Don't Settle for Average, Go for the Max: Fuzzy Sets and Max-Pooled Word Vectors
This work addresses semantic similarity tasks for NLP researchers, offering an efficient unsupervised method that is incremental but shows strong performance gains.
The authors tackled the problem of semantic textual similarity by proposing a fuzzy bag-of-words representation and DynaMax, an unsupervised method that dynamically max-pools word vectors, achieving competitive results with supervised approaches on standard benchmarks.

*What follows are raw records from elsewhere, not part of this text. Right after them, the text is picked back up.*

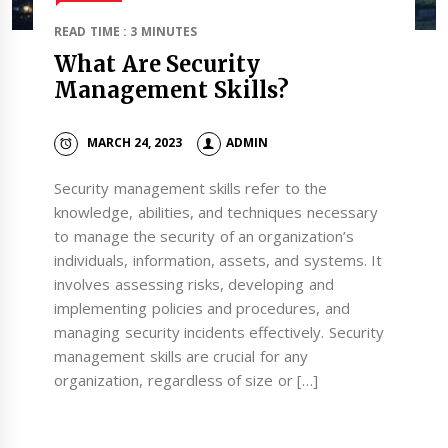
READ TIME : 3 MINUTES
What Are Security
Management Skills?
MARCH 24, 2023
ADMIN
Security management skills refer to the
knowledge, abilities, and techniques necessary
to manage the security of an organization’s
individuals, information, assets, and systems. It
involves assessing risks, developing and
implementing policies and procedures, and
managing security incidents effectively. Security
management skills are crucial for any
organization, regardless of size or […]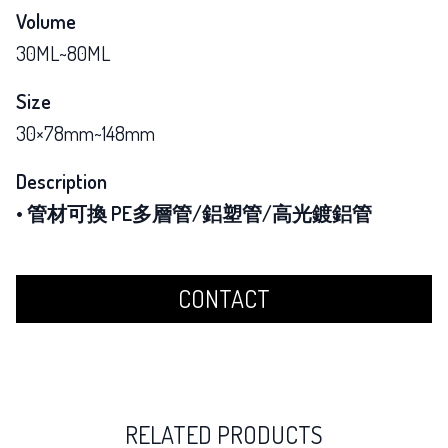
Volume
30ML~80ML
Size
30×78mm~148mm
Description
• 管材可換 PE多層管/鋁塑管/高光鍍鋁管
CONTACT
RELATED PRODUCTS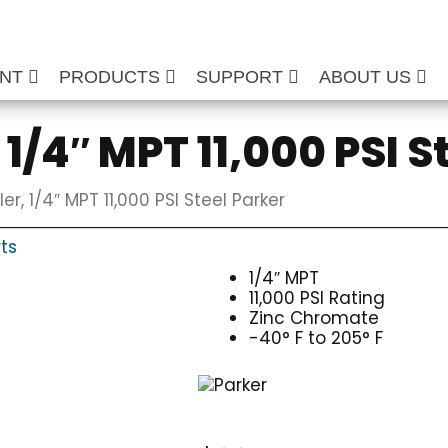
ENT
PRODUCTS
SUPPORT
ABOUT US
1/4″ MPT 11,000 PSI S
r, 1/4″ MPT 11,000 PSI Steel Parker
ts
1/4″ MPT
11,000 PSI Rating
Zinc Chromate
-40° F to 205° F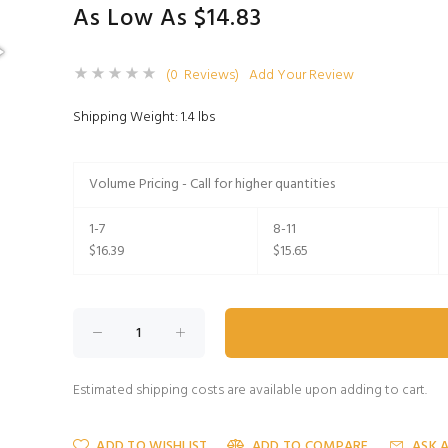
As Low As $14.83
(0 Reviews)
Add Your Review
Shipping Weight: 1.4 lbs
Volume Pricing - Call for higher quantities
1-7
8-11
$16.39
$15.65
Estimated shipping costs are available upon adding to cart.
ADD TO WISHLIST
ADD TO COMPARE
ASK 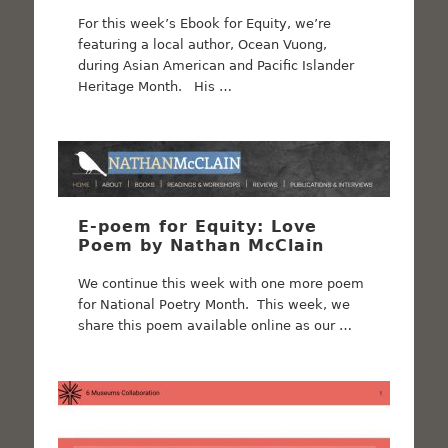
For this week’s Ebook for Equity, we’re
featuring a local author, Ocean Vuong,
during Asian American and Pacific Islander
Heritage Month. His …
E-poem for Equity: Love
Poem by Nathan McClain
We continue this week with one more poem
for National Poetry Month. This week, we
share this poem available online as our …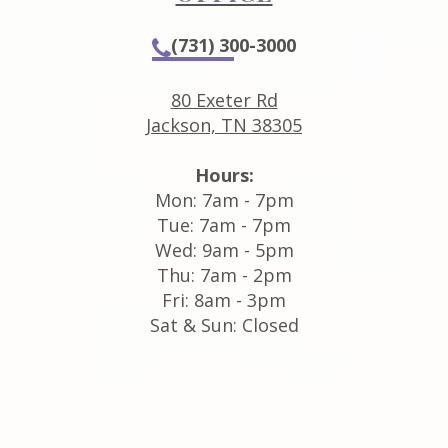
(731) 300-3000
80 Exeter Rd
Jackson, TN 38305
Hours:
Mon: 7am - 7pm
Tue: 7am - 7pm
Wed: 9am - 5pm
Thu: 7am - 2pm
Fri: 8am - 3pm
Sat & Sun: Closed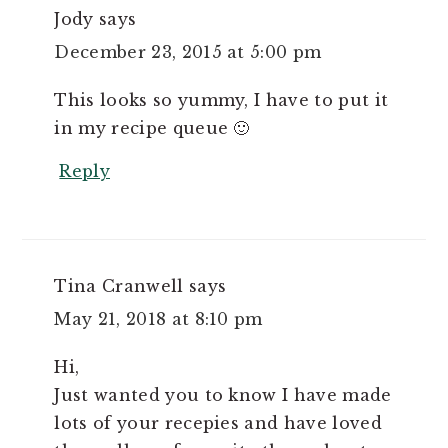
Jody
says
December 23, 2015 at 5:00 pm
This looks so yummy, I have to put it
in my recipe queue 🙂
Reply
Tina Cranwell
says
May 21, 2018 at 8:10 pm
Hi,
Just wanted you to know I have made
lots of your recepies and have loved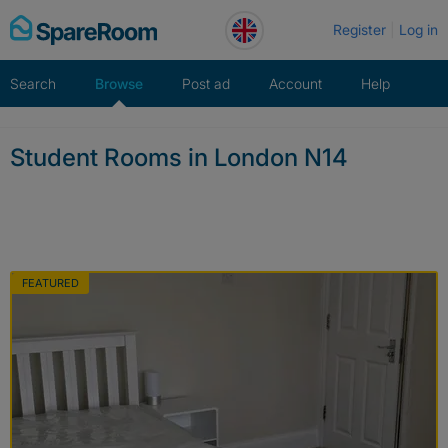
Skip
Register
Log in
to
content
Search
Browse
Post ad
Account
Help
Student Rooms in London N14
FEATURED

Recent literature suggests that averaged word vectors followed by simple post-processing outperform many deep learning methods on semantic textual similarity tasks. Furthermore, when averaged word vectors are trained supervised on large corpora of paraphrases, they achieve state-of-the-art results on standard STS benchmarks. Inspired by these insights, we push the limits of word embeddings even further. We propose a novel fuzzy bag-of-words (FBoW) representation for text that contains all the words in the vocabulary simultaneously but with different degrees of membership, which are derived from similarities between word vectors. We show that max-pooled word vectors are only a special case of fuzzy BoW and should be compared via fuzzy Jaccard index rather than cosine similarity. Finally, we propose DynaMax, a completely unsupervised and non-parametric similarity measure that dynamically extracts and max-pools good features depending on the sentence pair. This method is both efficient and easy to implement, yet outperforms current baselines on STS tasks by a large margin and is even competitive with supervised word vectors trained to directly optimise cosine similarity.